Supplied records: Begin

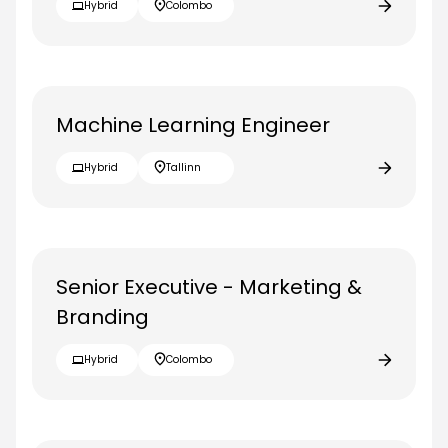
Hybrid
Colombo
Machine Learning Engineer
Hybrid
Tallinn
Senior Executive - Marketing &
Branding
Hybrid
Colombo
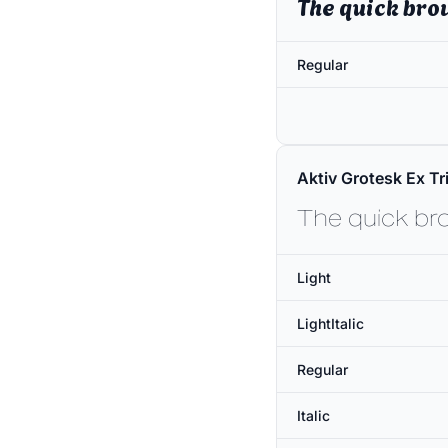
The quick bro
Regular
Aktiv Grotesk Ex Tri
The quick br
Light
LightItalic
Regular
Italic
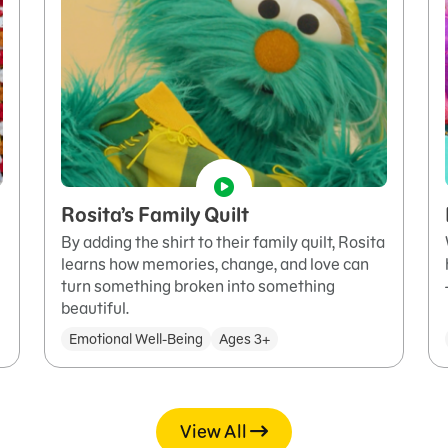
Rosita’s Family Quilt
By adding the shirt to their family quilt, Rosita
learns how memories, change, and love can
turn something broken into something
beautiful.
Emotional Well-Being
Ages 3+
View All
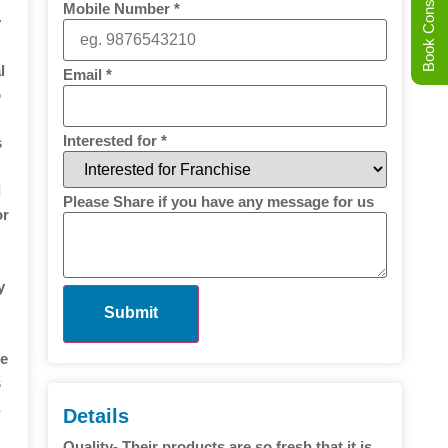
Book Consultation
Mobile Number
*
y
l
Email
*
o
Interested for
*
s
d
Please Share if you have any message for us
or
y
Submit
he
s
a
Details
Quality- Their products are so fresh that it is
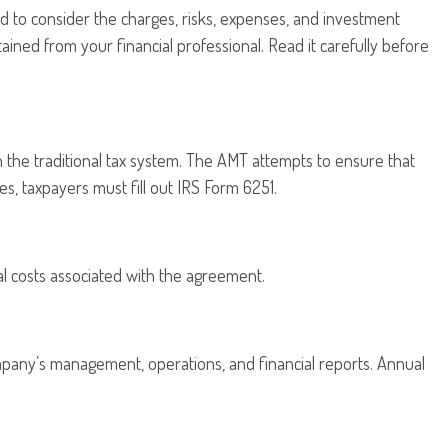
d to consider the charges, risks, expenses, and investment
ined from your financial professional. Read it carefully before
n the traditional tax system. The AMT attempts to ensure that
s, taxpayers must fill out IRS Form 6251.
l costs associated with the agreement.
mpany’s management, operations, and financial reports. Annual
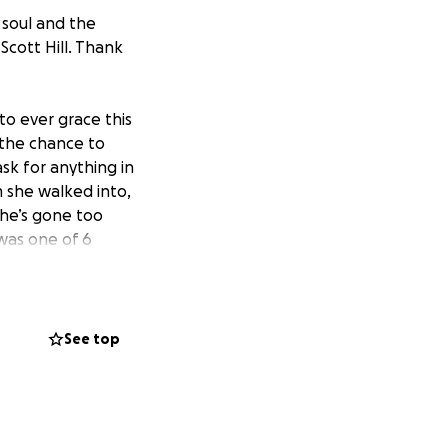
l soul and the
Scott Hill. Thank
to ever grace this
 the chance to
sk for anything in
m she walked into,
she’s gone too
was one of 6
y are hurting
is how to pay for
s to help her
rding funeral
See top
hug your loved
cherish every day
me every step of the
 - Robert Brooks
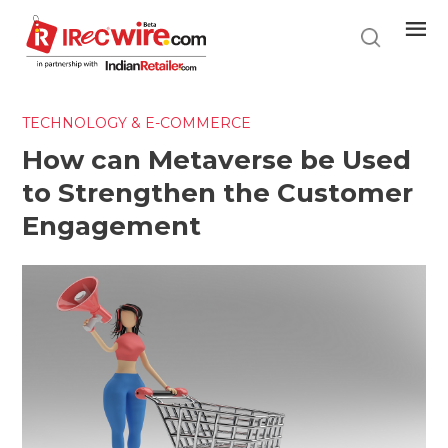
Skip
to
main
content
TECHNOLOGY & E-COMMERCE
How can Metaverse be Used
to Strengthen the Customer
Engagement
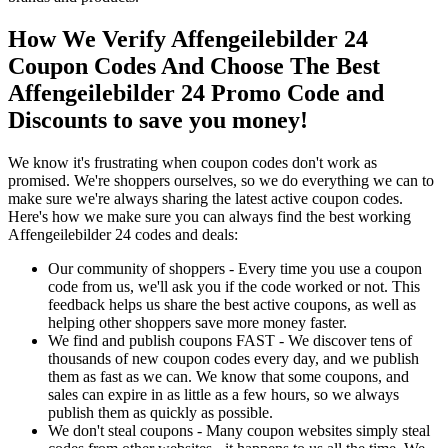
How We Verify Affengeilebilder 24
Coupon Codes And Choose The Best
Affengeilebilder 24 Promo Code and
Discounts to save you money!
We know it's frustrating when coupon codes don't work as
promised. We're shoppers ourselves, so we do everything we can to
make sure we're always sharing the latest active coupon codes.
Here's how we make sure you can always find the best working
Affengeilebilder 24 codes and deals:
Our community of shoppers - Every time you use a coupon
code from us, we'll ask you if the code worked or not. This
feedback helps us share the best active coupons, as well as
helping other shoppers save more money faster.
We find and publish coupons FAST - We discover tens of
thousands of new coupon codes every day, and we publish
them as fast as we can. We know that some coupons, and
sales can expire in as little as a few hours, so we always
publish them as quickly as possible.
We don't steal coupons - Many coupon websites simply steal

Supplied records: End

• **Problem requirements**:
From the material above, reproduce only what runs from the line holding "the chance to" down to the line holding "helping other shoppers", both included, pictures excluded.

• **Task answer**:
 the chance to
sk for anything in
m she walked into,
she’s gone too
was one of 6
y are hurting
is how to pay for
s to help her
rding funeral
See top
hug your loved
cherish every day
me every step of the
 - Robert Brooks
Skip
to
main
content
TECHNOLOGY & E-COMMERCE
How can Metaverse be Used
to Strengthen the Customer
Engagement
How We Verify Affengeilebilder 24
Coupon Codes And Choose The Best
Affengeilebilder 24 Promo Code and
Discounts to save you money!
We know it's frustrating when coupon codes don't work as
promised. We're shoppers ourselves, so we do everything we can to
make sure we're always sharing the latest active coupon codes.
Here's how we make sure you can always find the best working
Affengeilebilder 24 codes and deals:
Our community of shoppers - Every time you use a coupon
code from us, we'll ask you if the code worked or not. This
feedback helps us share the best active coupons, as well as
helping other shoppers save more money faster.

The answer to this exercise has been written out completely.